Stored entries
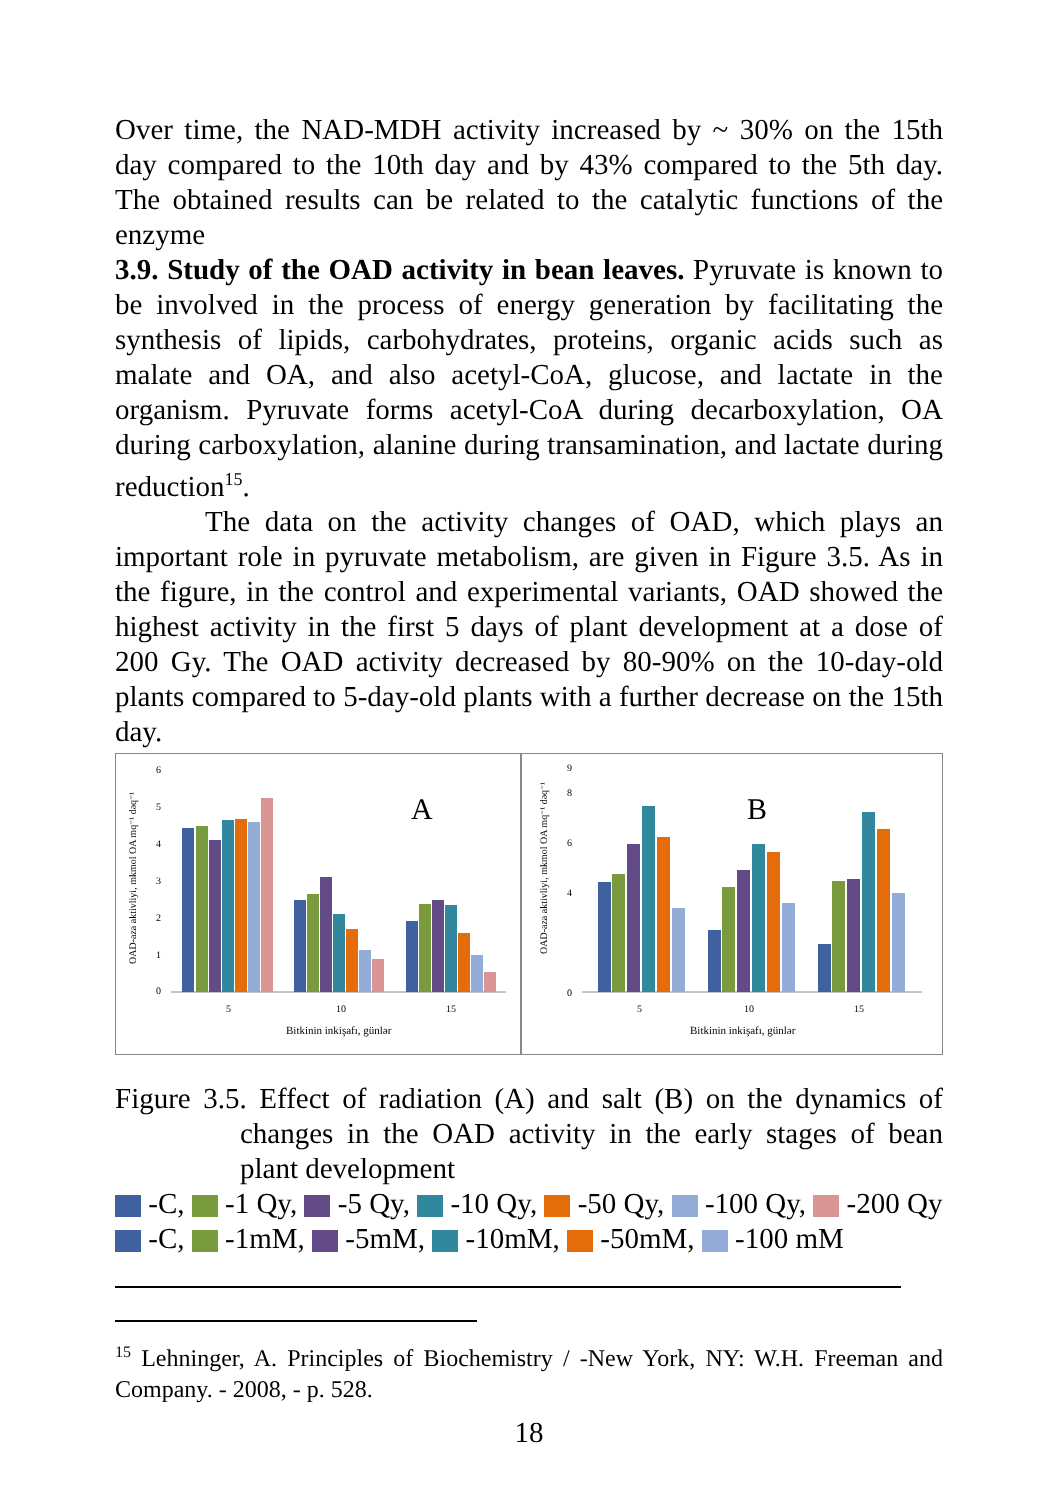Over time, the NAD-MDH activity increased by ~ 30% on the 15th day compared to the 10th day and by 43% compared to the 5th day. The obtained results can be related to the catalytic functions of the enzyme
3.9. Study of the OAD activity in bean leaves. Pyruvate is known to be involved in the process of energy generation by facilitating the synthesis of lipids, carbohydrates, proteins, organic acids such as malate and OA, and also acetyl-CoA, glucose, and lactate in the organism. Pyruvate forms acetyl-CoA during decarboxylation, OA during carboxylation, alanine during transamination, and lactate during reduction<sup>15</sup>.
The data on the activity changes of OAD, which plays an important role in pyruvate metabolism, are given in Figure 3.5. As in the figure, in the control and experimental variants, OAD showed the highest activity in the first 5 days of plant development at a dose of 200 Gy. The OAD activity decreased by 80-90% on the 10-day-old plants compared to 5-day-old plants with a further decrease on the 15th day.
OAD-aza aktivliyi, mkmol OA mq⁻¹ dəq⁻¹
0
1
2
3
4
5
6
A
5
10
15
Bitkinin inkişafı, günlər
OAD-aza aktivliyi, mkmol OA mq⁻¹ dəq⁻¹
0
4
6
8
9
B
5
10
15
Bitkinin inkişafı, günlər
Figure 3.5. Effect of radiation (A) and salt (B) on the dynamics of changes in the OAD activity in the early stages of bean plant development
-C, -1 Qy, -5 Qy, -10 Qy, -50 Qy, -100 Qy, -200 Qy
-C, -1mM, -5mM, -10mM, -50mM, -100 mM
<sup>15</sup> Lehninger, A. Principles of Biochemistry / -New York, NY: W.H. Freeman and Company. - 2008, - p. 528.
18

[Instructions to follow]: Now write out the data word for word, skipping every picture in it.

[Response to this exercise]:
Over time, the NAD-MDH activity increased by ~ 30% on the 15th day compared to the 10th day and by 43% compared to the 5th day. The obtained results can be related to the catalytic functions of the enzyme
3.9. Study of the OAD activity in bean leaves. Pyruvate is known to be involved in the process of energy generation by facilitating the synthesis of lipids, carbohydrates, proteins, organic acids such as malate and OA, and also acetyl-CoA, glucose, and lactate in the organism. Pyruvate forms acetyl-CoA during decarboxylation, OA during carboxylation, alanine during transamination, and lactate during reduction<sup>15</sup>.
The data on the activity changes of OAD, which plays an important role in pyruvate metabolism, are given in Figure 3.5. As in the figure, in the control and experimental variants, OAD showed the highest activity in the first 5 days of plant development at a dose of 200 Gy. The OAD activity decreased by 80-90% on the 10-day-old plants compared to 5-day-old plants with a further decrease on the 15th day.
OAD-aza aktivliyi, mkmol OA mq⁻¹ dəq⁻¹
0
1
2
3
4
5
6
A
5
10
15
Bitkinin inkişafı, günlər
OAD-aza aktivliyi, mkmol OA mq⁻¹ dəq⁻¹
0
4
6
8
9
B
5
10
15
Bitkinin inkişafı, günlər
Figure 3.5. Effect of radiation (A) and salt (B) on the dynamics of changes in the OAD activity in the early stages of bean plant development
-C, -1 Qy, -5 Qy, -10 Qy, -50 Qy, -100 Qy, -200 Qy
-C, -1mM, -5mM, -10mM, -50mM, -100 mM
<sup>15</sup> Lehninger, A. Principles of Biochemistry / -New York, NY: W.H. Freeman and Company. - 2008, - p. 528.
18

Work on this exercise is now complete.